In ruling on a motion to dismiss under Rule 12(b)(6), "all allegations of material fact are taken as true and construed in the light most favorable to the nonmoving party." Hydranautics v. FilmTec Corp., 70 F.3d 533, 535 (9th Cir.1995). A complaint will "not be dismissed unless it appears beyond doubt that the plaintiff can prove no set of facts in support of his claim which would entitle him to relief." Id. at 535-36.

Federal Rule of Civil Procedure 13(a) requires that a pleading state as a counterclaim "any claim that—at the time of its service—the pleader has against an opposing party if the claim: (A) arises out of the transaction or occurrence that is the subject matter of the opposing party's claim; and (B) does not require adding another party over whom the court cannot acquire jurisdiction." "The rule bars a party who failed to assert a compulsory counterclaim in one action from instituting a second action in which that counterclaim is the basis of the complaint." Seattle Totems Hockey Club, Inc. v. Nat'l Hockey League, 652 F.2d 852, 854-55 (9th Cir.1981) (citing S. Const. Co. v. Pickard, 371 U.S. 57, 60 (1962)).

II. Analysis

The Defendants' arguments to dismiss the Complaint have already been addressed by this Court (Doc. 36). Concurrent with this action, CNA also filed an application for garnishment. Defendants objected, in part, on the grounds that CNA was barred from bringing the Second Action because it was required to bring the asserted claims as compulsory counterclaims in the First Action. This Court, the Honorable Douglas Rayes presiding,1 explained that the preclusion imposed by Rule 13 "does not arise if the defendant in the prior action did not file a responsive pleading." (Doc. 36 at 5) A motion to dismiss is not a responsive pleading. Fed. R. Civ. P. 7(a). The court concluded that, "though the claims at issue here might become compulsory counterclaims in the First Action should CNA's motion to dismiss be denied, it is not presently the case that CNA must plead these claims as compulsory counterclaims in the First Action because CNA is not yet required to file a responsive pleading." Id.

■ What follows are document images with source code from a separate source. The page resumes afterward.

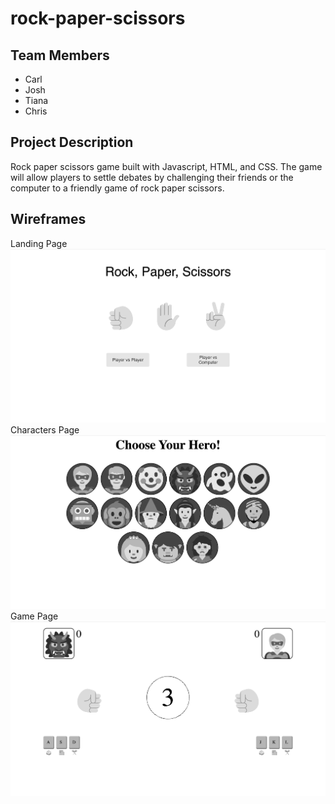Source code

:# rock-paper-scissors

## Team Members 

* Carl
* Josh
* Tiana
* Chris

## Project Description

Rock paper scissors game built with Javascript, HTML, and CSS. The game will allow players to settle debates by challenging their friends or the computer to a friendly game of rock paper scissors.

## Wireframes

Landing Page
![landing page](./prep/wireframes/landing.png)
Characters Page
![characters page](./prep/wireframes/characters.png)
Game Page
![game page](./prep/wireframes/game.png)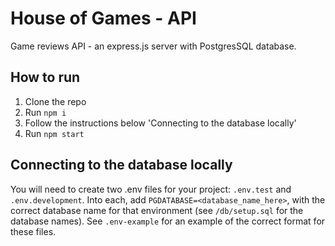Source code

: # House of Games - API

Game reviews API - an express.js server with PostgresSQL database.

## How to run

1. Clone the repo
2. Run `npm i`
3. Follow the instructions below 'Connecting to the database locally'
4. Run `npm start`

## Connecting to the database locally

You will need to create two .env files for your project: `.env.test` and `.env.development`. Into each, add `PGDATABASE=<database_name_here>`, with the correct database name for that environment (see `/db/setup.sql` for the database names). See `.env-example` for an example of the correct format for these files.
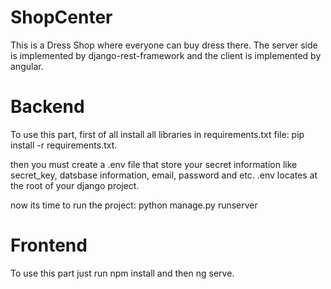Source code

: # ShopCenter

This is a Dress Shop where everyone can buy dress there.
The server side is implemented by django-rest-framework and the client is implemented by angular.
# Backend

To use this part, first of all install all libraries in requirements.txt file: pip install -r requirements.txt.

then you must create a .env file that store your secret information like secret_key, datsbase information, email, password and etc.
.env locates at the root of your django project.

now its time to run the project: python manage.py runserver

# Frontend
To use this part just run npm install and then ng serve.
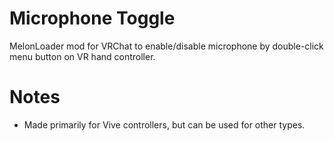 # Microphone Toggle
MelonLoader mod for VRChat to enable/disable microphone by double-click menu button on VR hand controller.

# Notes
* Made primarily for Vive controllers, but can be used for other types.
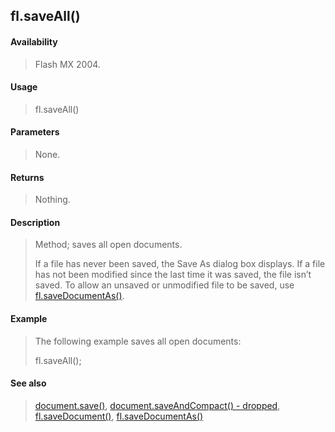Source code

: ## fl.saveAll()

#### Availability

> Flash MX 2004.

#### Usage

> fl.saveAll()

#### Parameters

> None.

#### Returns

> Nothing.

#### Description

> Method; saves all open documents.
>
> If a file has never been saved, the Save As dialog box displays. If a file has not been modified since the last time it was saved, the file isn’t saved. To allow an unsaved or unmodified file to be saved, use [fl.saveDocumentAs()](#_bookmark535).

#### Example

> The following example saves all open documents:
>
> fl.saveAll();

#### See also

> [document.save()](#_bookmark267), [document.saveAndCompact() - dropped](#_bookmark269), [fl.saveDocument()](#fl.saveDocument()), [fl.saveDocumentAs()](#_bookmark535)

<span id="fl.saveDocument()" class="anchor"></span>
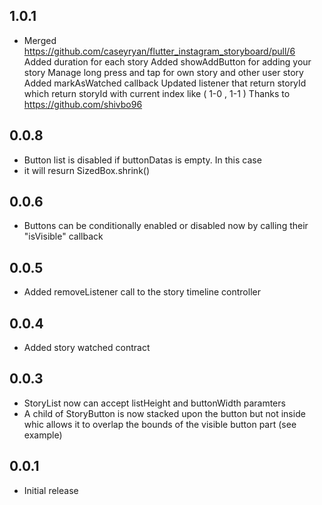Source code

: ## 1.0.1
- Merged https://github.com/caseyryan/flutter_instagram_storyboard/pull/6 
Added duration for each story
Added showAddButton for adding your story
Manage long press and tap for own story and other user story
Added markAsWatched callback
Updated listener that return storyId which return storyId with current index like ( 1-0 , 1-1 )
Thanks to https://github.com/shivbo96

## 0.0.8
- Button list is disabled if buttonDatas is empty. In this case 
- it will resurn SizedBox.shrink()
## 0.0.6
- Buttons can be conditionally enabled or disabled now by calling
their "isVisible" callback
## 0.0.5
- Added removeListener call to the story timeline controller
## 0.0.4
- Added story watched contract
## 0.0.3
- StoryList now can accept listHeight and buttonWidth paramters
- A child of StoryButton is now stacked upon the button but not inside whic allows it to overlap the bounds of the visible button part (see example)
## 0.0.1
- Initial release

CNA's obligation to file a responsive pleading in the First Action was only recently triggered by the Court's order denying in part and granting in part CNA's motion to dismiss. Until CNA files a responsive pleading in the First Action, Rule 13 has no preclusive effect.2 Defendants' Motion to Dismiss is denied.

Additionally, in light of the common questions of law and fact, the Court is inclined to consolidate the two actions. If either party has any objection to consolidation, they must notify the Court in writing within ten days of the date of this order.

IT IS THEREFORE ORDERED that the Motion to Dismiss of Defendants (Doc. 29) is DENIED.

IT IS FURTHER ORDERED that the parties submit any objections to consolidation within 10 days from the date of this order.

FootNotes


1. The Second Action was later transferred to the Court "in the interest of judicial economy." (Doc. 37)
2. CNA also asserts that its claims against defendants other than RHN, Inc. are not compulsory counterclaims because the other defendants are not "opposing parties" in the First Action. However, because the Court finds that Rule 13 is not yet applicable to the Second Action, this alternative argument is moot.